I’m a virgin and I intend to stay that way for a few years yet, and no sum of money would ever change my mind.
Hell, I recently had sex with a not-particularly-attractive person whose name I don’t even know for free. If I knew I could get paid for it, however, I would probably ask for whatever price the market could bear.
I think I’d have to leave the price up to my husband, since I’d ultimately need his okay to do this and to know that it wasn’t going to kill our marriage. Whatever he thought would buy off his jealousy, I guess.
I suspect it would have to be at least $300,000, but I’d have to ask him.
As long as I wasn’t in a relationship of any sort, and was guaranteed no harm in any way, I’d prolly do it for free. If I have to take money for it, $100,000 would do me nicely.
If I AM in a relationship, no amount of money could make me do that.
::Taking down names and checking my bank balance::
If I were single then I’d be any female doper’s for a pizza and some root beer.
I’m not single though so there’s nothing that would tempt me, my wife provides me with all the pizza and root beer I need.
Severe head trauma and a sucking chest wound.

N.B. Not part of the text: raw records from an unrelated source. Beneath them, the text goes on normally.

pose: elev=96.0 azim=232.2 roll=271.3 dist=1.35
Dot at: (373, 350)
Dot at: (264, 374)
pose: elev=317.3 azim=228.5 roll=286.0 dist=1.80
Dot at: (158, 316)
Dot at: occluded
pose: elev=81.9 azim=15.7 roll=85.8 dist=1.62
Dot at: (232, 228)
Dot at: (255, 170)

Let’s see, price I’d accept?
: putting pinky up to lips :
<Dr. Evil>One Trillion Dollars!</Dr. Evil>
And even that wouldn’t quite be enough to buy a clean conscience for myself. In truth, no amount of money would make it worthwhile for me to cheat on the beautiful Mr. tlw.
I’ve had a cartoon clip from The Far Side on my desk for a long time.

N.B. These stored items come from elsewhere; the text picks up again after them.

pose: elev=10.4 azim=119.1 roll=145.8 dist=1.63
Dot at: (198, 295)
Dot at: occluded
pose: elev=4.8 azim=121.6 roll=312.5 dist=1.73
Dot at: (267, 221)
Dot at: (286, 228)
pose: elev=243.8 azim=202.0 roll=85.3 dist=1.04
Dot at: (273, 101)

The old couple is walking out of the cinema playing,
“Indecent Proposal” when the rather rough looking old gal asks her husband.
What would you do if Robert Redford offered to take me for a million bucks?

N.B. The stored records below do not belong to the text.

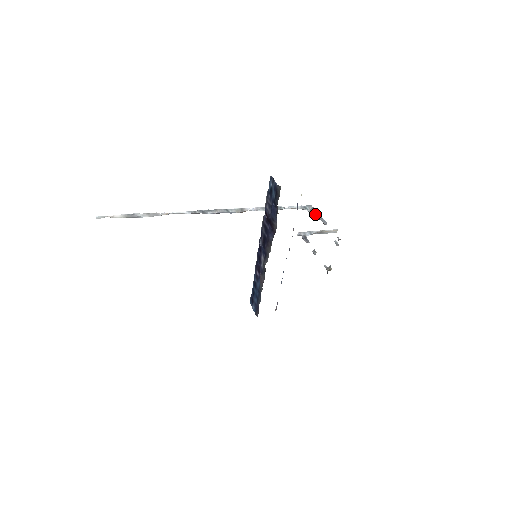
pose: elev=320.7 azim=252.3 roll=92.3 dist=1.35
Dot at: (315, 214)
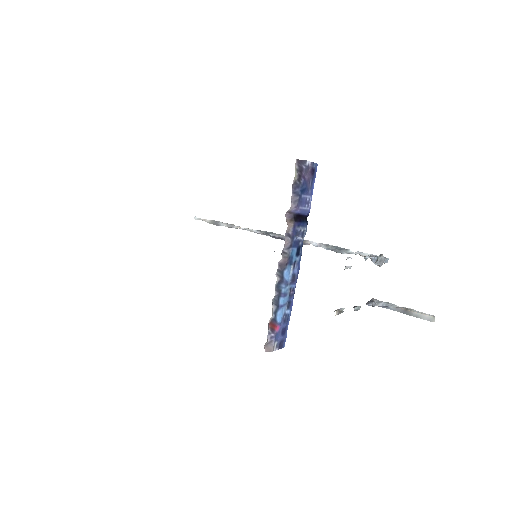
Dot at: (377, 260)
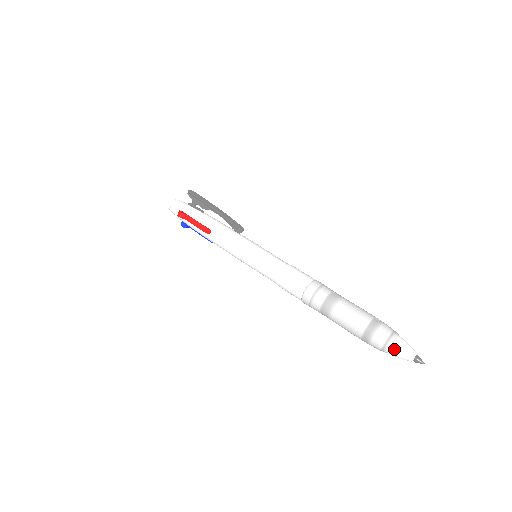
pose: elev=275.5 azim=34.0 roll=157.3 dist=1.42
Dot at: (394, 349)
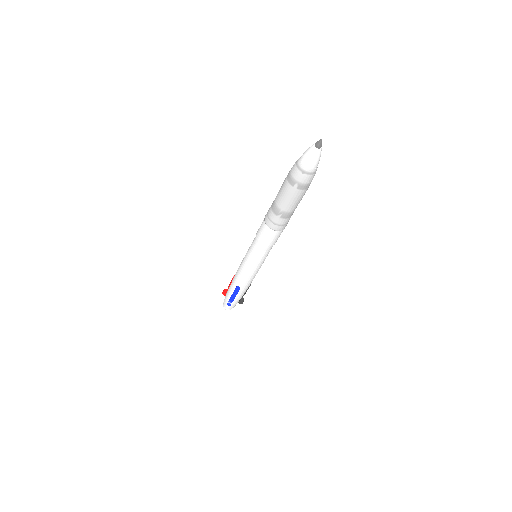
Dot at: (302, 155)
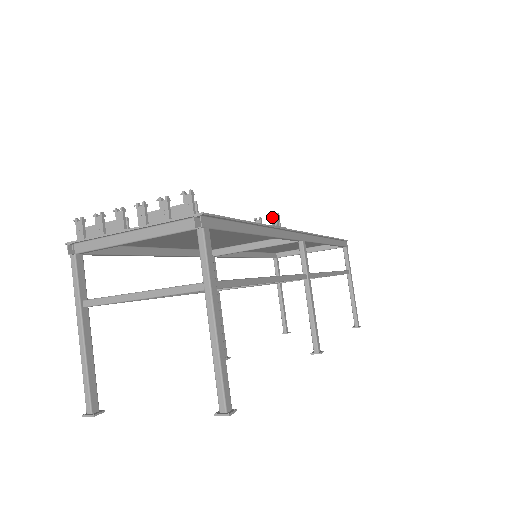
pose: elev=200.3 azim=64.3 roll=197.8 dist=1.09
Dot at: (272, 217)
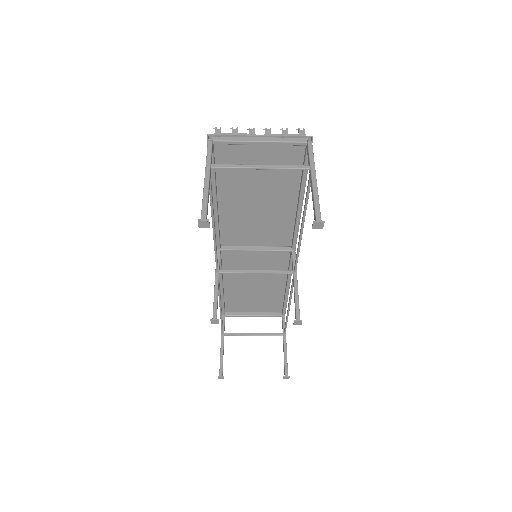
Dot at: occluded
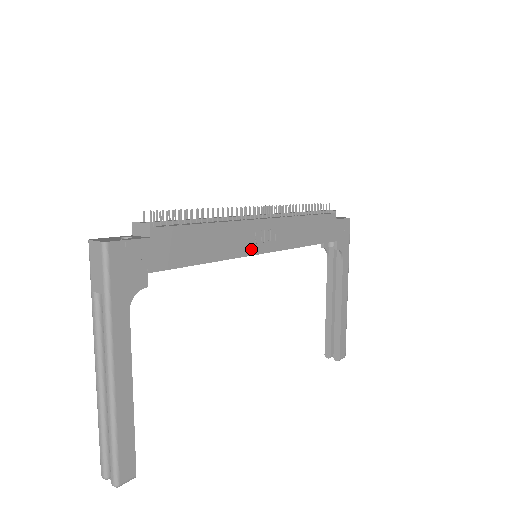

(I still laugh) When I see him look over at her and say,
“I’d pay it!” 
Bricker a two-bagger?

A buck-eighty will do 
200 bucks…
just give me some time to come up with it, OK?

Just as in the movie, everyone that says “no amount would do it” are saying that because the offer isn’t real.
We will never know the actual answer.
10p and a lollypop.
5 year supply of Dew
Carton of Marlboros
Bic Lighters
A New Jetta
16" Apochromatic Telescope & 16" Equatorial Scope
Gallon of Eros Lube
Tent for the yard
To pass all the time I’d have on my hands, after my SO dumped me for being a slut monster. Though all that might be WELL worth the exchange.
As long as I’m married, I couldn’t do it.
If I was unattached, still don’t think I could, but that’s too many “what-if’s” to consider.
But if you give me some good chocolate, I’ll be your friend! 
You couldn’t afford it.
Depends on the person. If she’s really unattractive, I’ll do it for a bag of peanuts. Otherwise I will buy her a bag of peanuts. I would like to offer more but that’s all I can afford.
Highest bidder.
As long as we’re negotiating… I’d really like 30 billion dollars and several private islands. Nice ones. Uninhabited is a must.
How much you got?
I’d gladly pay hou Tuesday… oh wait…
Hmmm… while I’d like to say that mere money won’t do it – I think 6-digit figures might start to make me at least think about it a little more closely…
No, wait, I’m a good boy… I can’t be bought… seduction on the other hand… well… who’s that knockin at my door?